WORK INSTRUCTION:
Please reproduce the entries below exactly, starting at the first line and ending with the line that holds "Agreed: Governors consented".

Dataset entries:
Segment Open
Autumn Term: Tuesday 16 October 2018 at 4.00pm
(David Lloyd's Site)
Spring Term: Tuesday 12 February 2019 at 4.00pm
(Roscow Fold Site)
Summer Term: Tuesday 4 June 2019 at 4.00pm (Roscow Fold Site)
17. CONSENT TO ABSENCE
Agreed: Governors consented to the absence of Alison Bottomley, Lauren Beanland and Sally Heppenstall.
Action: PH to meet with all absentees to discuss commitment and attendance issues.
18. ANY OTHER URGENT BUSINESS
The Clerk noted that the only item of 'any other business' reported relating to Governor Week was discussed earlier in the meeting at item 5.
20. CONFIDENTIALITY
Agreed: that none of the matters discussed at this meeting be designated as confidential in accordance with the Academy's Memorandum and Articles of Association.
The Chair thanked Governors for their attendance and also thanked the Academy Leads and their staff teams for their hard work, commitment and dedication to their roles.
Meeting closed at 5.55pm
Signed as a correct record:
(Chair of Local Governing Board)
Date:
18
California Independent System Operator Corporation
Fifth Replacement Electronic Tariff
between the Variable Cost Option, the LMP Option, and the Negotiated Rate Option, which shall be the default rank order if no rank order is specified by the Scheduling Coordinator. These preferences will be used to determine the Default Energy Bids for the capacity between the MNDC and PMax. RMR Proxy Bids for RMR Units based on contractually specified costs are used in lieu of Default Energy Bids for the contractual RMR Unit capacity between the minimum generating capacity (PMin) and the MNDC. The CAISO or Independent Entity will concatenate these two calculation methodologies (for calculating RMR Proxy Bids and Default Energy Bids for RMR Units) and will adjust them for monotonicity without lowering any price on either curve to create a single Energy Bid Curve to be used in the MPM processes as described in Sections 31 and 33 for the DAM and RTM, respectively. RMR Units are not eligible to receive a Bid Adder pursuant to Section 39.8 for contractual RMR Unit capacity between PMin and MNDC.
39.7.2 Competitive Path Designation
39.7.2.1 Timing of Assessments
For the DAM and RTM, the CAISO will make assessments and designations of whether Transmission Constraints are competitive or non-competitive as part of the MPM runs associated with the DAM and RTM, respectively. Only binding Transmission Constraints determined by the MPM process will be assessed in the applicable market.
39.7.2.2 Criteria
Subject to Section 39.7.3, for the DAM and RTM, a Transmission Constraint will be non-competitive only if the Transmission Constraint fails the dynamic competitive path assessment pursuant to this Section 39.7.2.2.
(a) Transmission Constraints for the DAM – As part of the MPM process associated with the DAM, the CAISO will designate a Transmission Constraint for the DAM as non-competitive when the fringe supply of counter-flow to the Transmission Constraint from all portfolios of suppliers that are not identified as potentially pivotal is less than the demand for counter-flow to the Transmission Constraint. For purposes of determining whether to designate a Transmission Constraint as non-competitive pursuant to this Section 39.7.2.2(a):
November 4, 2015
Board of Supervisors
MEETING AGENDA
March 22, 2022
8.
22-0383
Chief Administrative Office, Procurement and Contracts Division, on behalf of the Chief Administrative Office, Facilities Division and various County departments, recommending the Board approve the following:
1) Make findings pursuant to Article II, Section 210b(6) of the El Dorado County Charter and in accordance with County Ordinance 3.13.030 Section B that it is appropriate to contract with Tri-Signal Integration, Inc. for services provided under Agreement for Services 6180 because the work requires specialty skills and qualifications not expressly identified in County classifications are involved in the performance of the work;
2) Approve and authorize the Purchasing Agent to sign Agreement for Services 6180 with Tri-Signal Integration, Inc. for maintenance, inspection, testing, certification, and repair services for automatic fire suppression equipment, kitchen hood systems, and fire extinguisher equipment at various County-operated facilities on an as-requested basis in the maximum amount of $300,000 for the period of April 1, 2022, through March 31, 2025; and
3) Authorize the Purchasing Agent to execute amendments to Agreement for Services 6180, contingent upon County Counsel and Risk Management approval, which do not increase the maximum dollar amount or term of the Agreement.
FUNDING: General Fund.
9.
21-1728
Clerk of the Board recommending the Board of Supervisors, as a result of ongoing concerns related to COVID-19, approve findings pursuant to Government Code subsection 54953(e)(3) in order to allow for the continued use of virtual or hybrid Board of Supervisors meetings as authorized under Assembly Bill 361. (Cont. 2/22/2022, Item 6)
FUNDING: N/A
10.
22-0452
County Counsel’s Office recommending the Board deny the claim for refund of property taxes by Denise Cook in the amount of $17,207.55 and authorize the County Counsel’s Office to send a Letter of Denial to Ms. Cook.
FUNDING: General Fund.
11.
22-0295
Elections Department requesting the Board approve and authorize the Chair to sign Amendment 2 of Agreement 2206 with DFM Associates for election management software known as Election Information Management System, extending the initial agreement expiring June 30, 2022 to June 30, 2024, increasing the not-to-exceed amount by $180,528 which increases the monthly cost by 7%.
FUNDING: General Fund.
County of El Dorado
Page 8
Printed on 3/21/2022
Segment Closed
EXPECTED ANSWER:
Autumn Term: Tuesday 16 October 2018 at 4.00pm
(David Lloyd's Site)
Spring Term: Tuesday 12 February 2019 at 4.00pm
(Roscow Fold Site)
Summer Term: Tuesday 4 June 2019 at 4.00pm (Roscow Fold Site)
17. CONSENT TO ABSENCE
Agreed: Governors consented to the absence of Alison Bottomley, Lauren Beanland and Sally Heppenstall.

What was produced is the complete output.